■ DATASET RECORDS:

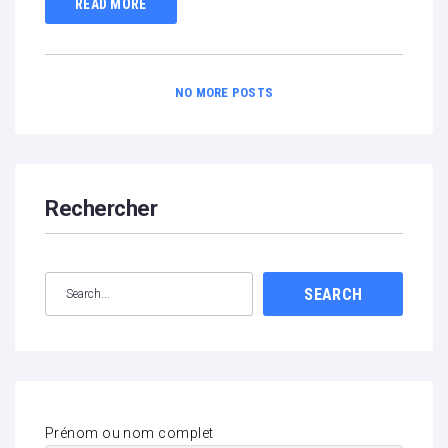
READ MORE
NO MORE POSTS
Rechercher
SEARCH
Prénom ou nom complet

■ TASK: Where an entry holds an image, drop the image and copy the remaining text exactly.

■ SOLUTION FOR THIS EXERCISE:
READ MORE
NO MORE POSTS
Rechercher
SEARCH
Prénom ou nom complet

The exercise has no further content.